* [PROVIDED TEXT]
Oh, and don’t knock tater tot casserole. It’s seriously scrumptious. Even my health-obsessed brother has an appreciation for it (although he only lets himself eat it once or twice a year, lol). 🙂
I know, I totally do need to trust her … and you’re right, too, we don’t want them turning into little czars/czarinas, either … oy. Yea, it’s rare I actually feel “hunger” … save for first thing in the morning. I’m working on that … ;-/
LOL…I have never liked tater tots .. .even at school as a kid, I never chose them at lunch. Something about the texture … french fries, on the other hand? … yes please 😉
She also had seconds recently of beef stroganoff, which I also found amusing b/c it’s something I just would never cook or think to make. Nothing wrong with it, per se, just not something that would cross my mind! Let alone for a baby!
I love the visual of a bunch of toddlers eating beef stroganoff. hehe… just sounds like the toddler version of lunch at the Russian Tea Room or something. 🙂
They have the Octomom table — it’s hilarious. SOOOO cute!
Aww, hugs. You’re doing a great job by acknowledging this now. I’m kind of glad I have a boy because I still feel disordered a good amount of the time. But, like you, I don’t want to convey any of that negative emotion to food to him. He is really, really picky and doesn’t always eat the healthy options I’d prefer but I figure that will come with time. I honestly wish I would have pushed a little more on things when he was younger and not now, when he’s much more vocal about his dislikes.
I struggle more with wanting him to eat more, instead of less. I had/have this problem with needing to clean my plate and he rarely does that. We instead get into a negotiation about how many bites but I talk a lot to him about food as fuel and helping to make him strong and therefore, the choices he makes are important. I think slowly, he’s getting that but it will take a long time.
I also don’t like to pay attention to a lot of that type of media. I acknowledge it exists but I don’t let it influence much of how I work with my child with re: to eating.
Thanks, Stac. I am sure we will hit that picky stage too — it seems to happen to every kid but I’ll just keep trying if it happens. That’s great he can understand the concept now of food as fuel — I think that will translate well with him as he is an athlete.

* [INFORMATION SUPPLIED]
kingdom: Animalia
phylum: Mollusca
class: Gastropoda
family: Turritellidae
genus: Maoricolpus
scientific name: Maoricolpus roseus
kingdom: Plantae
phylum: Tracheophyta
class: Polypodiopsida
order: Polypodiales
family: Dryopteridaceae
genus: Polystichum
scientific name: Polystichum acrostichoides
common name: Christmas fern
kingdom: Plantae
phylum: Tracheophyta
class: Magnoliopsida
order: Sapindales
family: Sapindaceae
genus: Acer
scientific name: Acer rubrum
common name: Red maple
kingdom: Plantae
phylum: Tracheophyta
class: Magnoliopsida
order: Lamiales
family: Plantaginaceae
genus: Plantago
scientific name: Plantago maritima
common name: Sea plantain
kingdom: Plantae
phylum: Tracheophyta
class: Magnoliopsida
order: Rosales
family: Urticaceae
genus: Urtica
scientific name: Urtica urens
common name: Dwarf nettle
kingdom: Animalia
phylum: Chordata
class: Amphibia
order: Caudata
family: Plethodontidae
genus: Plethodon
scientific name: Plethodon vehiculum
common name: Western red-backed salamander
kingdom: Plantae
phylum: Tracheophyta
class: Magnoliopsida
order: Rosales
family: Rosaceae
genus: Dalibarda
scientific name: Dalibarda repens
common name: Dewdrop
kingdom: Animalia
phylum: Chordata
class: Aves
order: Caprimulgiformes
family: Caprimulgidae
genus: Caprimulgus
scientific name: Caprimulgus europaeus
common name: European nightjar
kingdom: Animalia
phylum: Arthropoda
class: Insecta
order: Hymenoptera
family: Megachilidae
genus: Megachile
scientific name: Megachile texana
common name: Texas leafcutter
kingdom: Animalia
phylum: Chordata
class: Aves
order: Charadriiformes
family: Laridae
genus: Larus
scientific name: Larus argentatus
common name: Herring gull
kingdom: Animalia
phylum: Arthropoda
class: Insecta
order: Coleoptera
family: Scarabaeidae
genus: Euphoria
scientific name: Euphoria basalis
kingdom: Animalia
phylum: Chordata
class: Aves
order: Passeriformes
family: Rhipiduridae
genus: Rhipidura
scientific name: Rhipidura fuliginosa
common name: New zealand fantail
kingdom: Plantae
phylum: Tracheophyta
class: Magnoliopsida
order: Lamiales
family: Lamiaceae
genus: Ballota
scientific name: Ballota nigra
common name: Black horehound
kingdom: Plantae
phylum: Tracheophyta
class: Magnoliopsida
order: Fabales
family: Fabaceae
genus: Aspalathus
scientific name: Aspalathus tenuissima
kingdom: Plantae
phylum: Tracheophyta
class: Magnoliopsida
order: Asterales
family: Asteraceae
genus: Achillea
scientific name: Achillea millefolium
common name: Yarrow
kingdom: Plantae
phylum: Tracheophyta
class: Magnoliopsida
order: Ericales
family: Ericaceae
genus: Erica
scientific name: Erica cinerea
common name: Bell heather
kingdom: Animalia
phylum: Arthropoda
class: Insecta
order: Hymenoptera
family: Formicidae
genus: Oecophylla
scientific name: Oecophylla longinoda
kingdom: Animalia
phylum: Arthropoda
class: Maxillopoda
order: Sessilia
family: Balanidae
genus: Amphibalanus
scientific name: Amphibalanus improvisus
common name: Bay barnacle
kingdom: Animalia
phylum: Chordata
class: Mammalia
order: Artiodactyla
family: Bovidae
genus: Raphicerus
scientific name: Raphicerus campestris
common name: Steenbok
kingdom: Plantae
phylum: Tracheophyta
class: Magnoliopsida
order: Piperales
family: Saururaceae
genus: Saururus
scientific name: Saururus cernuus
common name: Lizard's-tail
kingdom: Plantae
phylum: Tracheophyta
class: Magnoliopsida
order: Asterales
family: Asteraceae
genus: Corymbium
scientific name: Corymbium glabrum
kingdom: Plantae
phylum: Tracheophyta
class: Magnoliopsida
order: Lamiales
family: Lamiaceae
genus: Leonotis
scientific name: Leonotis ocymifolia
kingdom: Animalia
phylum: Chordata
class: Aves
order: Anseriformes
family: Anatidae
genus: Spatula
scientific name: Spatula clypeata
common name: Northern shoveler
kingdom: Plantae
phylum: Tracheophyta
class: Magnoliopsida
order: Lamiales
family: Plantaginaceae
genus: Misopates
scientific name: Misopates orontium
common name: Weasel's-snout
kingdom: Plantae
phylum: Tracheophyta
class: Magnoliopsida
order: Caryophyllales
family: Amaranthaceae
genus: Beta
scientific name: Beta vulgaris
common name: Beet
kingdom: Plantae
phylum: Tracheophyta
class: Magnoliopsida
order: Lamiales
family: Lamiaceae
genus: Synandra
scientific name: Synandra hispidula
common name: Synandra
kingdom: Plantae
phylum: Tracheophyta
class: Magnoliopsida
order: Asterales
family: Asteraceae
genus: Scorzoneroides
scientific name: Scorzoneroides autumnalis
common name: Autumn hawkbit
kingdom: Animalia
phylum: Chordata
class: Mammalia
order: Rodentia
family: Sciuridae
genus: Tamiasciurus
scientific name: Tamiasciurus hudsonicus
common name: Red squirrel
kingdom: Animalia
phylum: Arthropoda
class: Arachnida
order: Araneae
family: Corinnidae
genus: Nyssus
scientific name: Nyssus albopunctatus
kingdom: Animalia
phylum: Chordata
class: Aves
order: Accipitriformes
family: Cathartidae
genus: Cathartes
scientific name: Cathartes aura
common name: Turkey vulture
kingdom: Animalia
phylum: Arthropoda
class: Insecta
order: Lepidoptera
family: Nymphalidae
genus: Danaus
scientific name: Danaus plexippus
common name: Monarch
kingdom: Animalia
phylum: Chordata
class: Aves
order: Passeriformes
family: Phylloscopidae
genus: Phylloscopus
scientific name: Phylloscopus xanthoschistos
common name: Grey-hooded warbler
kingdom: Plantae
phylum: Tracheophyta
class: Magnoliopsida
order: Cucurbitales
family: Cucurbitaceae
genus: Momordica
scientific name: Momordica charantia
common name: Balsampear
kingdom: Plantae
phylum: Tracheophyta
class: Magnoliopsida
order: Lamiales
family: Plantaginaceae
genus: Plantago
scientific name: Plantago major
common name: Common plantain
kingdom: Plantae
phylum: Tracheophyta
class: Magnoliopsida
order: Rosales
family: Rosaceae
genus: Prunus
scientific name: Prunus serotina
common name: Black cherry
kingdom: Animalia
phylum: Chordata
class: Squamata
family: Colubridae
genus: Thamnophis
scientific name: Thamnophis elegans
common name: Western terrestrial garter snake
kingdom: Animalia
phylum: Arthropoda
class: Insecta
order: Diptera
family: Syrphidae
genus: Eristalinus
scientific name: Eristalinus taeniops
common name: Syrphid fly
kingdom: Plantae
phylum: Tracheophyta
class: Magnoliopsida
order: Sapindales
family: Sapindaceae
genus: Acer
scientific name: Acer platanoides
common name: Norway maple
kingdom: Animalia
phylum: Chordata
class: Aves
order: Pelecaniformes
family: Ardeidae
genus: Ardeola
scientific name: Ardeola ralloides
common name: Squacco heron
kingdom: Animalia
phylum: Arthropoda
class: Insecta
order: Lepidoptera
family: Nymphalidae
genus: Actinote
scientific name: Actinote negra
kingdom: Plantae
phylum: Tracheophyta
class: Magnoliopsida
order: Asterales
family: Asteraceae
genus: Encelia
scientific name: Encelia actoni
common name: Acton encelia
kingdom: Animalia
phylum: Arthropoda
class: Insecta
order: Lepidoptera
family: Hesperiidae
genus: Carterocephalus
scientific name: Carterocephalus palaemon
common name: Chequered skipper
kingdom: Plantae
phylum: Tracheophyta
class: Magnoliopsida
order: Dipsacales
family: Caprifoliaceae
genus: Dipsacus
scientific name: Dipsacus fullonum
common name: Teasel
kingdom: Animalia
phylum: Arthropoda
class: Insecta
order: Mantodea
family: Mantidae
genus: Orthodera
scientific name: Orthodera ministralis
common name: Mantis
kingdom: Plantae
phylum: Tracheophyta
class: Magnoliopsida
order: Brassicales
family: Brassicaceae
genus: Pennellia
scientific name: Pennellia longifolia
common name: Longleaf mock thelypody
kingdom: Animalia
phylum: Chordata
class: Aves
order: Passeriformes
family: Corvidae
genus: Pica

* [JOBS]
A - Quote the comments on children's eating, starting at "Thanks, Stac. I" and ending at "is an athlete.".
B - Answer these questions using the comments on children's eating:
(i) How often does the health-obsessed brother let himself eat tater tot casserole?
(ii) What dish did she recently have seconds of?
(iii) When talking to his son about food, what does the commenter with a picky son describe it as?
C - Carry the comments on children's eating forward from the last one shown, keeping the same casual tone.
The data plays no part in what follows and can be set aside.

* [THE ANSWERS]
A -
Thanks, Stac. I am sure we will hit that picky stage too — it seems to happen to every kid but I’ll just keep trying if it happens. That’s great he can understand the concept now of food as fuel — I think that will translate well with him as he is an athlete.

B -
(i) Once or twice a year.
(ii) Beef stroganoff.
(iii) As fuel that helps make him strong.

C -
meliss-i struggle with this too and I totally don’t want Noa to have the same issues I had for as long as I can remember. However, she seems to be developing a pattern… doesn’t really eat meals sometimes! snacks on something, begs for more (so I give her more b/c I think she is hungry), and when dinner rolls around she eats 2 bites. This happened today and partly I blame myself b/c I gave her a snack while we were shopping to keep her entertained and she had like 2 bites of dinner and refused the rest of it. BUT, I figure she is eating when she is hungry and so I guess I just have to follow that. And as long as I try to set up some good habits like sitting down for a meal, offering balanced meals nutritionally, etc. it’s the best we can do. I totally know how you felt when you saw “She ate seconds!” because I have felt that way too like,”ooh, is she eating too much? Did she need another helping?” hey, we are doing the best we can and being aware of our issues w/food will help us instill good eating habits, hopefully!
Thanks, honey! I know you get it, too. I guess all we can do is just our best … and hope they turn out OK! 🙂 I know sitting down to a meal is our biggest challenge — she wants to go, go, go, and sees us eating a snack on the go (even an apple) and wants to eat whatever we are eating … but I’d like her to associate meals with the kitchen … not the couch!